Amazon, the world's largest e-commerce company, aggressively opposed the acquisition, claiming that it breached a 2019 agreement in which it acquired a 49 per cent ownership in FCPL, the promoter firm of FRL, for around Rs 1,500 crore.

Future Group, Reliance Retail, and e-commerce behemoth Amazon, which is opposed to the acquisition, had no immediate remarks on the situation.

After the Kishore Biyani-led firm failed to make lease payments to landlords, Reliance Retail took over the operations of at least 350 FRL outlets and provided jobs to its staff in February.

Amazon has taken FRL and the promoters to the Singapore International Arbitration Center (SIAC), where the EA (the emergency arbitrator) issued an interim decision in favour of Amazon in October 2020. It had prohibited FRL from disposing of or encumbering its assets or issuing securities in order to obtain funds from a restricted party.

Following this, a slew of lawsuits was filed before the Delhi High Court, the Supreme Court, and the NCLT.

As a result, RRVL was compelled to prolong the Scheme's long-stop date three times.

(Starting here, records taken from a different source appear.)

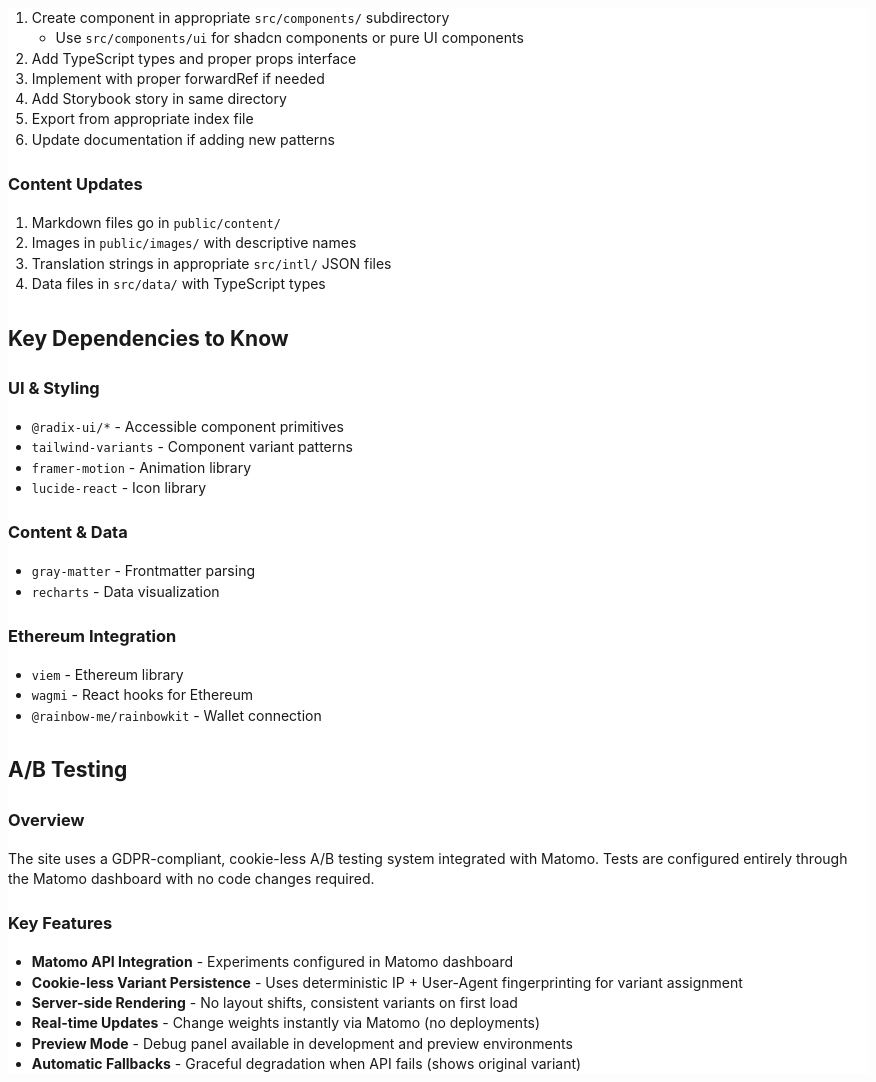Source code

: 1. Create component in appropriate `src/components/` subdirectory
   - Use `src/components/ui` for shadcn components or pure UI components
2. Add TypeScript types and proper props interface
3. Implement with proper forwardRef if needed
4. Add Storybook story in same directory
5. Export from appropriate index file
6. Update documentation if adding new patterns

### Content Updates

1. Markdown files go in `public/content/`
2. Images in `public/images/` with descriptive names
3. Translation strings in appropriate `src/intl/` JSON files
4. Data files in `src/data/` with TypeScript types

## Key Dependencies to Know

### UI & Styling

- `@radix-ui/*` - Accessible component primitives
- `tailwind-variants` - Component variant patterns
- `framer-motion` - Animation library
- `lucide-react` - Icon library

### Content & Data

- `gray-matter` - Frontmatter parsing
- `recharts` - Data visualization

### Ethereum Integration

- `viem` - Ethereum library
- `wagmi` - React hooks for Ethereum
- `@rainbow-me/rainbowkit` - Wallet connection

## A/B Testing

### Overview

The site uses a GDPR-compliant, cookie-less A/B testing system integrated with Matomo. Tests are configured entirely through the Matomo dashboard with no code changes required.

### Key Features

- **Matomo API Integration** - Experiments configured in Matomo dashboard
- **Cookie-less Variant Persistence** - Uses deterministic IP + User-Agent fingerprinting for variant assignment
- **Server-side Rendering** - No layout shifts, consistent variants on first load
- **Real-time Updates** - Change weights instantly via Matomo (no deployments)
- **Preview Mode** - Debug panel available in development and preview environments
- **Automatic Fallbacks** - Graceful degradation when API fails (shows original variant)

It extended the deadline for another six months, to September 30, 2022, last month.

According to the planned arrangement between Future Group and Reliance Retail, 19 of the former's firms would be combined into a single entity called Future Enterprises Ltd (FEL) and subsequently handed to RRVL.

However, according to the vote results provided by FEL on Friday, 99.97% of its secured creditors oppose the strategy.

Despite the fact that the purchase was endorsed by 99.99 percent of the company's owners. Its 62.65 percent of unsecured creditors voted in favour of the scheme, while the remaining 37.34 percent of votes cast were against it.

Except for Future Supply Chain Solutions Ltd, all listed Future group firms, including Future Retail, Future Lifestyle Fashion Ltd, Future Market Networks, and Future Consumer, fell short of the required 75% vote in favour of the scheme.

100% of secured creditors voted against the agreement in two firms, Future Consumer and Future Market Networks.

In a regulatory statement on Friday, FRL, the flagship business of Future Group, stated that 69.29% of secured creditors voted against the sale, while 30.71% voted in favour of it.

Around 85.94% of FRL shareholders voted in favour of the agreement with Reliance, while 14.06% voted against it.

Section 230 (6) of the Companies Act, 2013 requires that the plan of arrangement sanctioned by the National Company Law Tribunal (NCLT) be accepted by a "majority of persons representing three-fourths in value" at a meeting of creditors or members (shareholders).

Furthermore, the status of the FRL board and management is unknown, as the firm is currently facing an insolvency petition before the NCLT.

Last week, public sector lender Bank of India filed an insolvency petition with the NCLT's Mumbai bench, requesting bankruptcy procedures and a suspension of the assets.